**Your instructions**
Reproduce the text of every record below word for word, keeping the original line breaks, and leave the pictures out of your answer.

**Input**
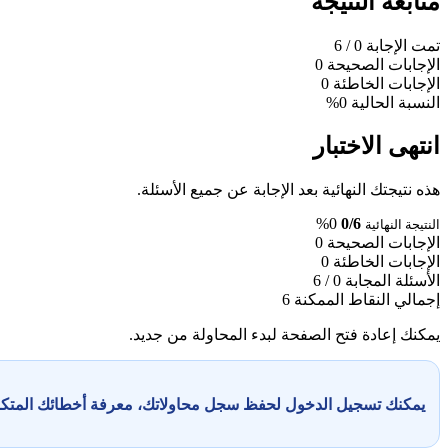
متابعة النتيجة
تمت الإجابة
0
/ 6
الإجابات الصحيحة
0
الإجابات الخاطئة
0
النسبة الحالية
0%
انتهى الاختبار
هذه نتيجتك النهائية بعد الإجابة عن جميع الأسئلة.
0%
0/6
النتيجة النهائية
الإجابات الصحيحة
0
الإجابات الخاطئة
0
الأسئلة المجابة
0 / 6
إجمالي النقاط الممكنة
6
يمكنك إعادة فتح الصفحة لبدء المحاولة من جديد.
يمكنك تسجيل الدخول لحفظ سجل محاولاتك، معرفة أخطائك المت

**Output of the exercise**
متابعة النتيجة
تمت الإجابة
0
/ 6
الإجابات الصحيحة
0
الإجابات الخاطئة
0
النسبة الحالية
0%
انتهى الاختبار
هذه نتيجتك النهائية بعد الإجابة عن جميع الأسئلة.
0%
0/6
النتيجة النهائية
الإجابات الصحيحة
0
الإجابات الخاطئة
0
الأسئلة المجابة
0 / 6
إجمالي النقاط الممكنة
6
يمكنك إعادة فتح الصفحة لبدء المحاولة من جديد.
يمكنك تسجيل الدخول لحفظ سجل محاولاتك، معرفة أخطائك المت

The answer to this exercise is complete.